[DATA EXTRACTS Boundary: Start]

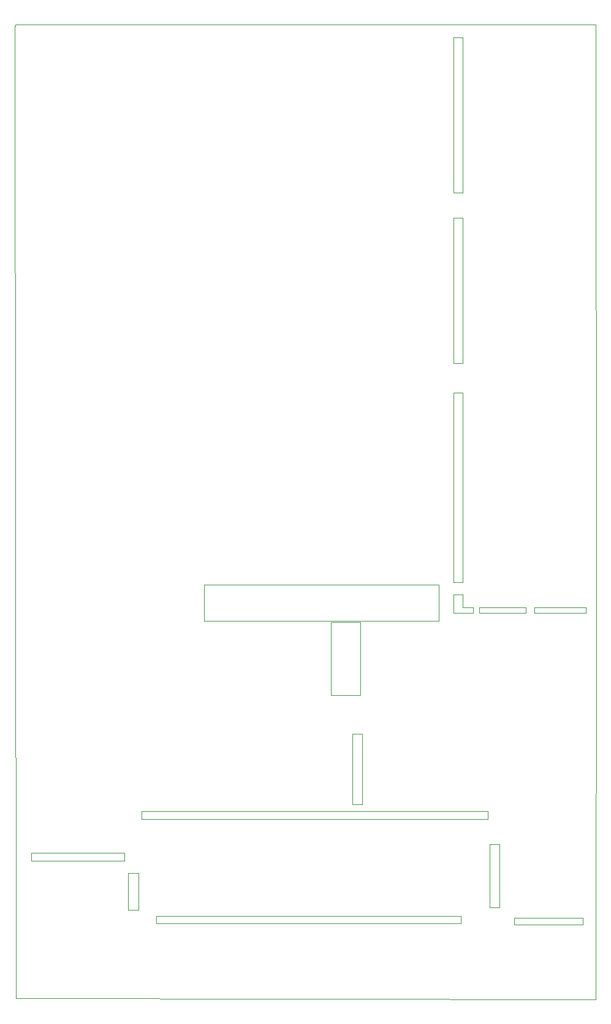
<source format=gbr>
%TF.GenerationSoftware,KiCad,Pcbnew,7.0.9*%
%TF.CreationDate,2024-01-29T20:39:34+05:30*%
%TF.ProjectId,Inverter,496e7665-7274-4657-922e-6b696361645f,rev?*%
%TF.SameCoordinates,Original*%
%TF.FileFunction,Profile,NP*%
%FSLAX46Y46*%
G04 Gerber Fmt 4.6, Leading zero omitted, Abs format (unit mm)*
G04 Created by KiCad (PCBNEW 7.0.9) date 2024-01-29 20:39:34*
%MOMM*%
%LPD*%
G01*
G04 APERTURE LIST*
%TA.AperFunction,Profile*%
%ADD10C,0.100000*%
%TD*%
G04 APERTURE END LIST*
D10*
X73790000Y-80244600D02*
X75096000Y-80244600D01*
X75096000Y-106426000D01*
X73790000Y-106426000D01*
X73790000Y-80244600D01*
X39350000Y-106688800D02*
X71805800Y-106688800D01*
X71805800Y-111747200D01*
X39350000Y-111747200D01*
X39350000Y-106688800D01*
X84950000Y-109840000D02*
X92075000Y-109840000D01*
X92075000Y-110638000D01*
X84950000Y-110638000D01*
X84950000Y-109840000D01*
X15472400Y-143738600D02*
X28371800Y-143738600D01*
X28371800Y-144805400D01*
X15472400Y-144805400D01*
X15472400Y-143738600D01*
X77330000Y-109860000D02*
X83820000Y-109860000D01*
X83820000Y-110658000D01*
X77330000Y-110658000D01*
X77330000Y-109860000D01*
X75096000Y-109850000D02*
X76500000Y-109850000D01*
X76500000Y-110658000D01*
X73830000Y-110658000D01*
X73830000Y-108050000D01*
X75096000Y-108050000D01*
X75096000Y-109850000D01*
X93500000Y-107640000D02*
X93501200Y-107642200D01*
X93446600Y-163931600D01*
X13309600Y-163830000D01*
X13208000Y-29972000D01*
X13233400Y-29438600D01*
X93450000Y-29400000D01*
X93500000Y-107640000D01*
X82157000Y-152730200D02*
X91668600Y-152730200D01*
X91668600Y-153670000D01*
X82157000Y-153670000D01*
X82157000Y-152730200D01*
X59867800Y-127330200D02*
X61188600Y-127330200D01*
X61188600Y-137033000D01*
X59867800Y-137033000D01*
X59867800Y-127330200D01*
X28854400Y-146549200D02*
X30251400Y-146549200D01*
X30251400Y-151587200D01*
X28854400Y-151587200D01*
X28854400Y-146549200D01*
X78790800Y-142513600D02*
X80162400Y-142513600D01*
X80162400Y-151231600D01*
X78790800Y-151231600D01*
X78790800Y-142513600D01*
X32746800Y-152450800D02*
X74853800Y-152450800D01*
X74853800Y-153466800D01*
X32746800Y-153466800D01*
X32746800Y-152450800D01*
X30734000Y-137947400D02*
X78562200Y-137947400D01*
X78562200Y-139094400D01*
X30734000Y-139094400D01*
X30734000Y-137947400D01*
X73790000Y-56074600D02*
X75096000Y-56074600D01*
X75096000Y-76200000D01*
X73790000Y-76200000D01*
X73790000Y-56074600D01*
X56896000Y-111897400D02*
X60934600Y-111897400D01*
X60934600Y-121945400D01*
X56896000Y-121945400D01*
X56896000Y-111897400D01*
X73790000Y-31240000D02*
X75096000Y-31240000D01*
X75096000Y-52595400D01*
X73790000Y-52595400D01*
X73790000Y-31240000D01*
M02*

</source>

[DATA EXTRACTS Boundary: End]

Please copy out each line in the entries that mentions the string "format".

<source format=gbr>
G04 Gerber Fmt 4.6, Leading zero omitted, Abs format (unit mm)*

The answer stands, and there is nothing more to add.